Written task
Word-for-word repetition of the records below is needed, but only from the line holding "(0 голосов)" through the final line, with pictures excluded.

★ ★ ★ ★ ★ ★ ★

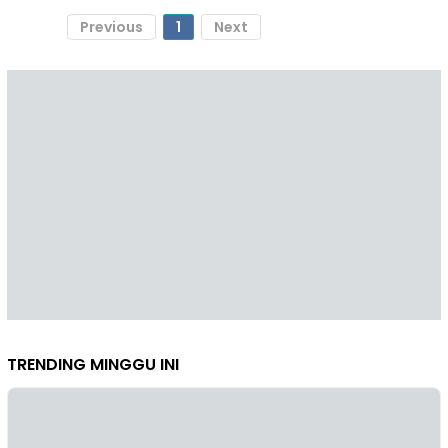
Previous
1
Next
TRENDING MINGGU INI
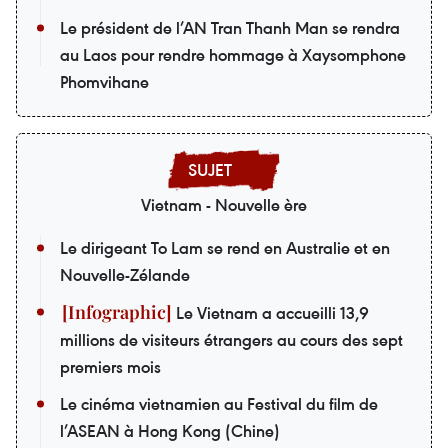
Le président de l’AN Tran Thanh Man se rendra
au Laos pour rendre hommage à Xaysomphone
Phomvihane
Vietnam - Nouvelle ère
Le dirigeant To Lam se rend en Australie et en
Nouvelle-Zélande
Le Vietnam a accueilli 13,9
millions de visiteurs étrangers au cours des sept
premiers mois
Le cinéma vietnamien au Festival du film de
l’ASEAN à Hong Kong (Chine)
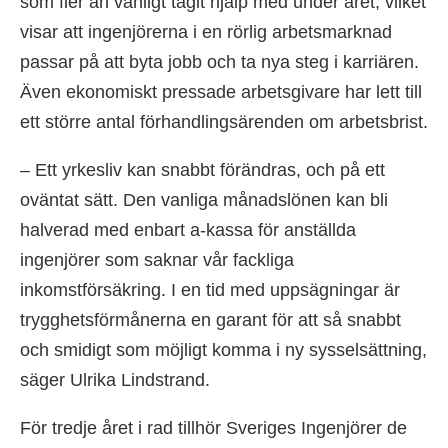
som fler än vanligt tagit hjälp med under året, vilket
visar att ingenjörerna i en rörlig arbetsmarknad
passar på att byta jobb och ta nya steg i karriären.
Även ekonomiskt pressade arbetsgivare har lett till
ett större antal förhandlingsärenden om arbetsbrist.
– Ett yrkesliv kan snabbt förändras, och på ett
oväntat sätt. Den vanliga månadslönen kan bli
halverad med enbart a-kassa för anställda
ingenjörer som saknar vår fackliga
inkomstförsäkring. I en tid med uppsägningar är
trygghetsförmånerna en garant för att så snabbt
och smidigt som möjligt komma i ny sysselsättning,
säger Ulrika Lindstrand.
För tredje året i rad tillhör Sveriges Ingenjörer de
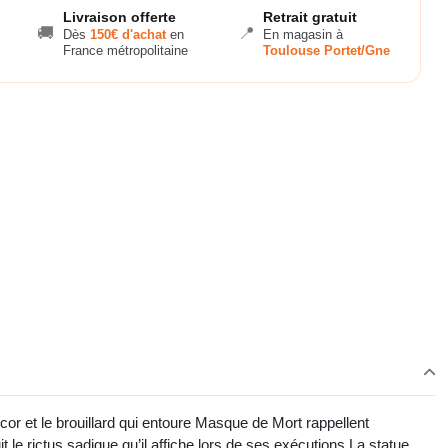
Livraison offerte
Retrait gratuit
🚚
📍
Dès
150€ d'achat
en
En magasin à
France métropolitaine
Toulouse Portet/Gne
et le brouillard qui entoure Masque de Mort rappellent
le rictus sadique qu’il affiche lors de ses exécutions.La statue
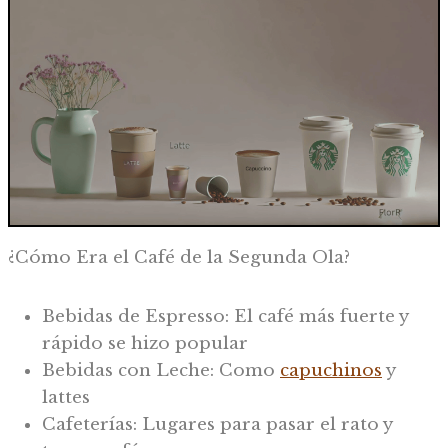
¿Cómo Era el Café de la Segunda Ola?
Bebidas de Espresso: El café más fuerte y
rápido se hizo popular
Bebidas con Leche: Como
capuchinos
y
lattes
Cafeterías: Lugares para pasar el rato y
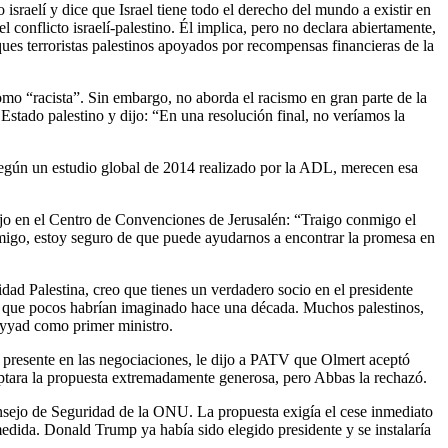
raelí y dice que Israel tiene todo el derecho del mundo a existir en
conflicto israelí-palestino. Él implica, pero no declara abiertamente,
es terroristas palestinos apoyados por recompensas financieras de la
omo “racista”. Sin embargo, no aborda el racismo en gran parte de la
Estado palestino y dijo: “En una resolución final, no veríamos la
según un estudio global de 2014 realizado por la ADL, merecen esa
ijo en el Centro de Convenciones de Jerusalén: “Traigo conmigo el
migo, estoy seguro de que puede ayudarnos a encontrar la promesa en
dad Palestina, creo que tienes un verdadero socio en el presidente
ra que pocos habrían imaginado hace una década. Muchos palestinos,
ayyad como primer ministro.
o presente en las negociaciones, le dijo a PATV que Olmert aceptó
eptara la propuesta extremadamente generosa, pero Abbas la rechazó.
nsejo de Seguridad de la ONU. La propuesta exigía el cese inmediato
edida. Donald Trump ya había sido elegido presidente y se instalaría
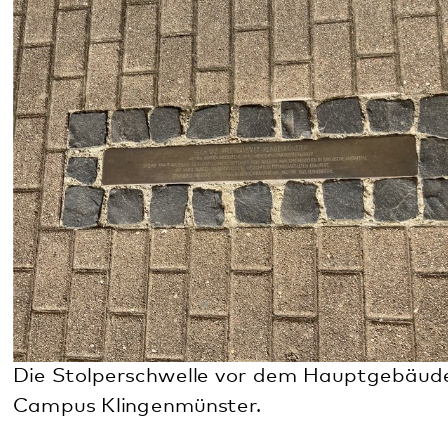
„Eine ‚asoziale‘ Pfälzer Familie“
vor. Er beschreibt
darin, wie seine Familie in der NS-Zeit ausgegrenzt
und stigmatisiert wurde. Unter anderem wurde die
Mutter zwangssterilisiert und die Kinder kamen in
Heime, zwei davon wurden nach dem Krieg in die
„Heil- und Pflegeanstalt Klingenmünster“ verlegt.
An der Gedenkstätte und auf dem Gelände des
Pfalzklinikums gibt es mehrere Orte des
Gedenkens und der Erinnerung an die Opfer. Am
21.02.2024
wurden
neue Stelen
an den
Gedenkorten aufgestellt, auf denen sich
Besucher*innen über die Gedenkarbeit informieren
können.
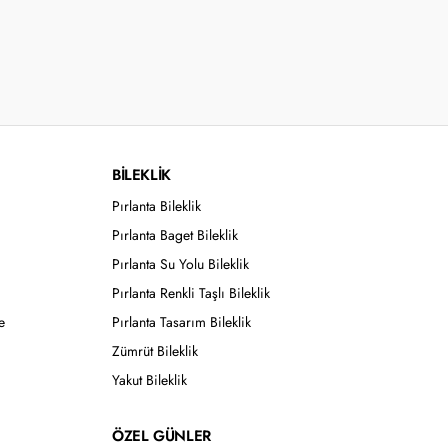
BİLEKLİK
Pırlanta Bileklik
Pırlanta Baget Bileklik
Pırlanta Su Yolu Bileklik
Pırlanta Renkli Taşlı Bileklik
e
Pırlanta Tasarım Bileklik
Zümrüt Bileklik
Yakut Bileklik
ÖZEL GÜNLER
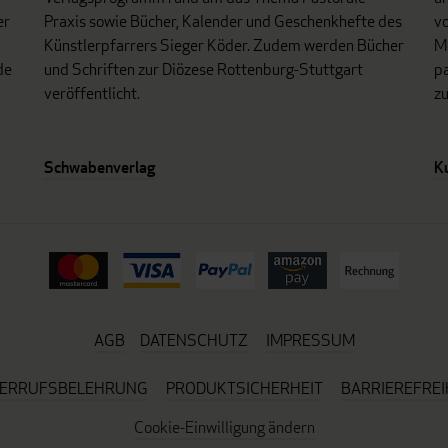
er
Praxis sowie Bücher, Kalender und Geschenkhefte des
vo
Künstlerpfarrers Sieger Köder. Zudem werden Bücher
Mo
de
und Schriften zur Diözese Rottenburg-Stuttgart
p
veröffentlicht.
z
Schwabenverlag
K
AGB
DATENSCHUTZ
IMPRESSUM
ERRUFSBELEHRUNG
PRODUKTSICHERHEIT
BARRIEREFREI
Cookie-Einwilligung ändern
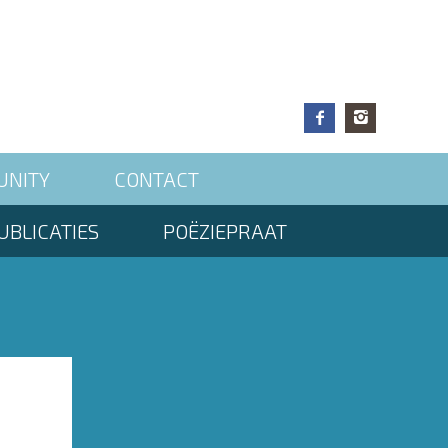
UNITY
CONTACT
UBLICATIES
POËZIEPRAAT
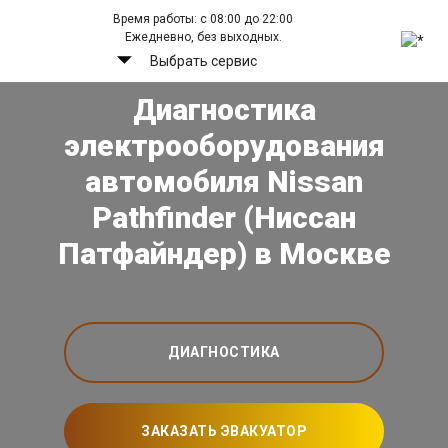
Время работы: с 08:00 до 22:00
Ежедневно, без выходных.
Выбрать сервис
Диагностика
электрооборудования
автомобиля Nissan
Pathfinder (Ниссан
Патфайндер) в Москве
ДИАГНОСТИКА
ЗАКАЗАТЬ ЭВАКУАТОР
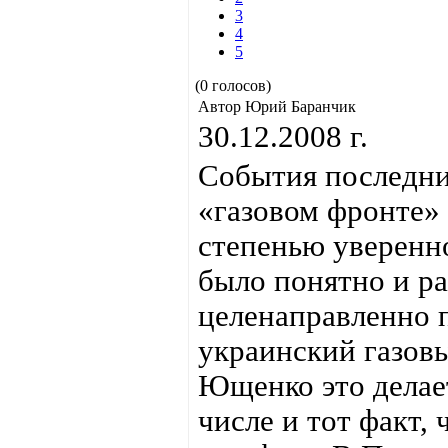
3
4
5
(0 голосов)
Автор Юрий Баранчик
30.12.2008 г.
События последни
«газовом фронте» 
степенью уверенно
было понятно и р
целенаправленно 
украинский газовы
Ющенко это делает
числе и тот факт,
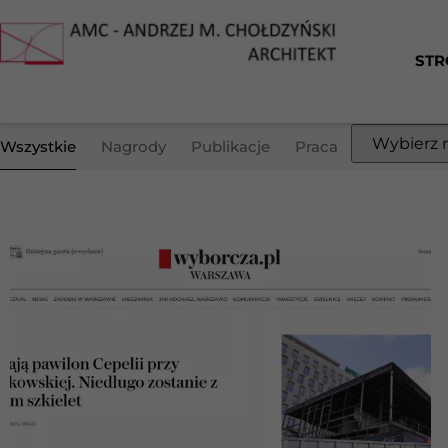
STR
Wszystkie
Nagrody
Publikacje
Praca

★ ★ ★ ★ ★ ★ ★

Answer to this exercise
(0 голосов)
Автор Юрий Баранчик
30.12.2008 г.
События последни
«газовом фронте» 
степенью уверенно
было понятно и р
целенаправленно 
украинский газовы
Ющенко это делает
числе и тот факт,
STR
Wszystkie
Nagrody
Publikacje
Praca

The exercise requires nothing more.